Open Your Bible
Genesis 29:31, Genesis 30:1-24, Genesis 35:16-20, Psalm 98:1-3
If Leah was the “unloved wife,” Rachel was the “beloved wife.” Scripture says Rachel was “beautiful of form and face,” dramatically describing how Jacob loved her from the moment he laid eyes on her (Genesis 29:9-18).
But while Leah was the fertile wife, Rachel was barren. Unloved or childless, favored or fertile, Jacob’s sister-wives both walked through decades of hurt and resentment, comparison and competition.
There are a number of truly fascinating things going on in Genesis 30. For example, when Rachel requests that her servant give birth “on my behalf,” the Hebrew is literally “on my knees.” In the ancient Near Eastern culture, concubines actually delivered babies onto the knees of the wives to symbolize the wife’s adoption of the child!
Just as interesting is the scene in which Reuben, Leah’s firstborn, brings mandrakes in from the field to his mother. Mandrakes were also known as “love apples” and were believed to promote conception (Song of Solomon 7:13). Rachel, desperate to conceive even 1 child to Leah’s 4 (and their concubines’ additional combined 4), actually offers Jacob to Leah for the night in exchange for a few love apples. Talk about crazy household rules!
But God gives Leah another child, not Rachel. Three more, actually—two sons and a daughter.
The mandrakes didn’t have the power to give Rachel what she wanted. Rachel felt forgotten. Worthless.
We read this story and we want to hug Rachel and tell her, Don’t you see—Jacob loves you! God loves you! You aren’t defined by the offspring you can or can’t produce!
And she’d say sadly back to us, But in my world, children equal worth.
And she’d be right. Because the world had all kinds of ideas about what made people worthy back then. And though some of the definitions have changed, things aren’t much different now, are they?
Verse 22 in chapter 30 has always puzzled me: “Then God remembered Rachel, and God listened to her and opened her womb.” I mean, this was fantastic news. She finally got what she wanted, so who cares why? But I’ve always cared why.
If “God remembered Rachel” in verse 22, had He forgotten her sometime before then?
If God had never opened her womb, would we believe He forgot her entirely?
But if we look around in Genesis a bit, we discover this isn’t the first time “God remembered” one of His children. In Genesis 8:1, God remembers Noah and His creation and saves them.
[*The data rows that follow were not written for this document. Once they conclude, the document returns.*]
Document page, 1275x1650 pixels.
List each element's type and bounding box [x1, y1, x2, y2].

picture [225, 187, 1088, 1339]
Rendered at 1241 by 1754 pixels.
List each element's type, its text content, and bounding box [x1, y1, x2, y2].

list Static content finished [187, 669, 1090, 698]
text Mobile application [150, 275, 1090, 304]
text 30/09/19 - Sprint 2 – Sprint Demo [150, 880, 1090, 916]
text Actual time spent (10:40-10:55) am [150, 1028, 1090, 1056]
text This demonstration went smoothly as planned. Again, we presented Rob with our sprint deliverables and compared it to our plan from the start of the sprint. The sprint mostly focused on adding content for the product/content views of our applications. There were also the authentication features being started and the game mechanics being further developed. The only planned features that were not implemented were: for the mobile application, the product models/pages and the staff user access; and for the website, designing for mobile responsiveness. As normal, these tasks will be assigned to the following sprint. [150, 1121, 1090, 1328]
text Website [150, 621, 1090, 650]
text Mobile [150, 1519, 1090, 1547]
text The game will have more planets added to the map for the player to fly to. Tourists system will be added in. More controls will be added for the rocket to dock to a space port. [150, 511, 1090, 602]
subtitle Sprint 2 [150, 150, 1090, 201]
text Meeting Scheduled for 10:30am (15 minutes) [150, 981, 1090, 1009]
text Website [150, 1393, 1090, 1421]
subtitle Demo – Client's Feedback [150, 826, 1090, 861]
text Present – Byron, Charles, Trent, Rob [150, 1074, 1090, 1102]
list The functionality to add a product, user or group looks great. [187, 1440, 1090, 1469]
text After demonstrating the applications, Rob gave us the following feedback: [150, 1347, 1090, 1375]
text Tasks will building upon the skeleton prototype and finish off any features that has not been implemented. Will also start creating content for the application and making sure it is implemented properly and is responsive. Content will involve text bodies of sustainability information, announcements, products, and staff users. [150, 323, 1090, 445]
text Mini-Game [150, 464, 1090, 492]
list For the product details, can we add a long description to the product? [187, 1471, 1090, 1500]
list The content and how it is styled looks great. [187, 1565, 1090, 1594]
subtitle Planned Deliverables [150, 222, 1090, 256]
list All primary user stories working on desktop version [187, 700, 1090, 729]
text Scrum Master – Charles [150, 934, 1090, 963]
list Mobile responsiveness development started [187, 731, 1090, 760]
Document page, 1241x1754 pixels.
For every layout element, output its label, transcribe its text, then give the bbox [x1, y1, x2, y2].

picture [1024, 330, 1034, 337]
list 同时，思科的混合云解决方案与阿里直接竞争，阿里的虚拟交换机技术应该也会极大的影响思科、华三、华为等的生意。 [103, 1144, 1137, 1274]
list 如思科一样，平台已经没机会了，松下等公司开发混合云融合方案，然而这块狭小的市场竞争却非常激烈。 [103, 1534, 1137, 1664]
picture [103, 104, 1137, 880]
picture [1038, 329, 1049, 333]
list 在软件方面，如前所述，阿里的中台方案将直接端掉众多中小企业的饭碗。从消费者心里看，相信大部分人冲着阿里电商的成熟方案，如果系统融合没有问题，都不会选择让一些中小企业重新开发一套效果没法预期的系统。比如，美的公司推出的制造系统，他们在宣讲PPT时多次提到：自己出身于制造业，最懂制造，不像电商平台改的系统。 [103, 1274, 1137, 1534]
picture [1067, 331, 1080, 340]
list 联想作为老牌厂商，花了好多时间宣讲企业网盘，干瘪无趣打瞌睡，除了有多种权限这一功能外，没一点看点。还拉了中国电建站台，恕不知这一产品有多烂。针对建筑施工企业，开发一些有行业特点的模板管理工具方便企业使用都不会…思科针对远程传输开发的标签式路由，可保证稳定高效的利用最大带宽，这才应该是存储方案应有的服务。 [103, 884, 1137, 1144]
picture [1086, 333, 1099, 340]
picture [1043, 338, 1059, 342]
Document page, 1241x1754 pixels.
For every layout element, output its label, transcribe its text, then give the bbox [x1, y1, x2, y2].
Genesis 19:29 says, “God remembered Abraham and brought Lot out of the middle of the upheaval when He demolished the cities where Lot had lived.” When God remembers someone, it’s always followed by a beneficial act.
Now, let’s try the opposite exercise. Where in Scripture do we read that God has forgotten someone? When I search, I come up short. Instead, I find verses like this:
But now thus says the Lord, he who created you, O Jacob, he who formed you, O Israel: “Fear not, for I have redeemed you; I have called you by name, you are mine.
– Isaiah 43:1
O Lord, you have searched me and known me! You know when I sit down and when I rise up; you discern my thoughts from afar. You search out my path and my lying down and are acquainted with all my ways.
– Psalm 139:1-3
He has remembered his steadfast love and faithfulness to the house of Israel. All the ends of the earth have seen the salvation of our God.
– Psalm 98:3
Look, I have inscribed you on the palms of My hands; your walls are continually before Me.
– Isaiah 49:16
And remember, I am with you always, to the end of the age.
– Matthew 28:20
Had God ever forsaken Rachel? No. “Remembering” in this context is an action of blessing or provision, not finally getting around to noticing she exists. God had treasured Rachel all along. Her worth in God’s eyes never came from her ability to give Jacob children, nor did it come from her beauty. Rachel’s worth may have fluctuated in the eyes of her world, but her true worth never budged. And neither does ours.
Rachel was not forgotten. And neither has God forgotten you.
Do you believe that? That you aren’t forgotten? If not, read back through those verses again. Read them until you believe them.
In this story of two sisters, each feeling forgotten in her own way, we see the God who remembers. He remembers His covenant promise to His people, graciously building up the nation Israel in its homeland. He did not forget Leah in her rejection or Rachel in her desperation. And today, dear child of God, He has not forgotten you.